Confessions of an HGTV Dropout

My name is the Thrifty Renovator and I was an HGTV addict.  Like many property virgins, after buying my first house my previously fun- (and spending-) filled weekends quickly metamorphosed into marathons of such programming as  House Hunters (domestic and international), Design on a Dime, and Divine Design.  God help me, I even appeared on an episode of Landscapers' Challenge.  I had a bad case of the renovating bug but, after spending what would have bought a McMansion in a more sane part of the country, wanting wasn't going to be getting.   My episode aired, I got a cute patio and an empty bank account out of the experience, and for the next few years my renovations were pretty much limited to fixing things that broke.

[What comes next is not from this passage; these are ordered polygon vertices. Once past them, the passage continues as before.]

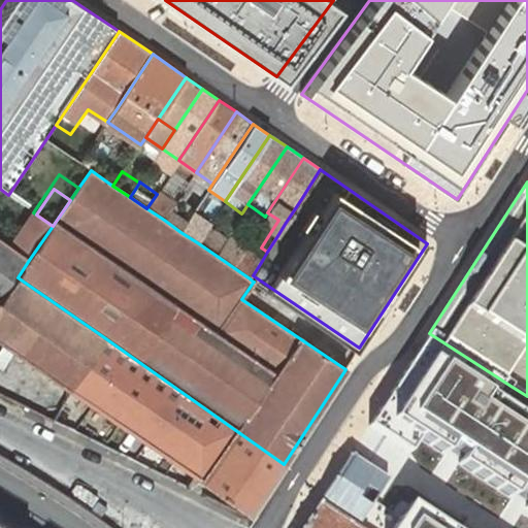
[(157,194),(146,208),(164,220),(170,210),(173,205),(157,194)]
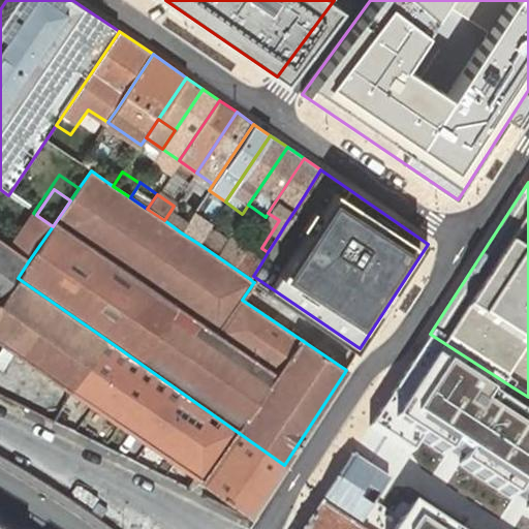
[(249,217),(254,209),(248,205),(243,213),(249,217)]
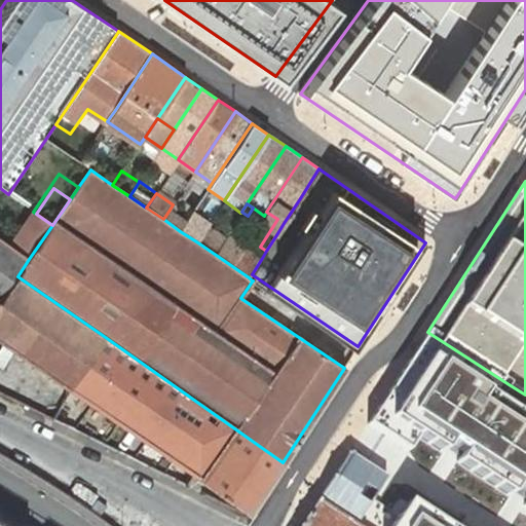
[(170,210),(163,219),(180,231),(186,222),(170,210)]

Fast forward to 2007.  The patio was still cute, the 900 square foot house was still 900 square feet, and my family had doubled in size with the addition of a husband and two more babies.  I had a job offer in another state, it was time to move along, and, although we didn't know it at the time, the housing bubble was approximately 4 weeks from bursting.  We had completed none of the cute projects we'd seen on HGTV and planned to do someday -- no new matching doorknobs, no patching the cracks in the walls, no period moulding, no rainfall shower, no replacing the cheapo white ceramic tile installed by the previous owner.  We had two weeks to get out of town, two babies underfoot, and about two hundred projects to finish.  And no money.  This confluence of fortunate and unfortunate events was the kick in the tuchis we'd needed, triggering a renovating frenzy that so transformed the house that, by the time the moving van pulled up, we didn't want to leave.  The ugly rusted trim on our fences?  Gone!  Scrubby patches of grass?  Resodded!  Bare dirt walkways?  Buried in crunchy white marble chips picked up at Home Depot for a song.  Cracked walls?  Patched, plastered, and painted to perfection.  Yellow kitchen tile grout memorializing several years of cooking curries?  Blasted away to a sparkling whiteness.  That bathtub drain that never worked?  Hello, plumber.  Two weeks.  Two panicked sellers.  Two thousand dollars.  One transformed home.  It sold before we even had an open house, and we started a new life.  In an ugly house that needs a lot of work.

Thus began my passion for thrifty renovation.  Thrifty renovation is not -- necessarily -- DIY. Nor is it dumpster diving.  Nor does it require becoming or marrying a contractor.  To me, thrifty renovation is about bang for the buck.  What can you learn to do yourself?  What is it inevitably more expensive to try to do yourself?  (In other words, what tasks are you bound to screw up badly enough that you end up paying for it twice?)  What renovations will give you the highest return on your investment -- both in terms of the value of your home and the joy you find in living there?  If you do decide to hire helpers (or do-ers), what is the safest and most economical way to do so?  Let's talk about our own planned or ongoing renovations, and learn from each other.  I look forward to the journey.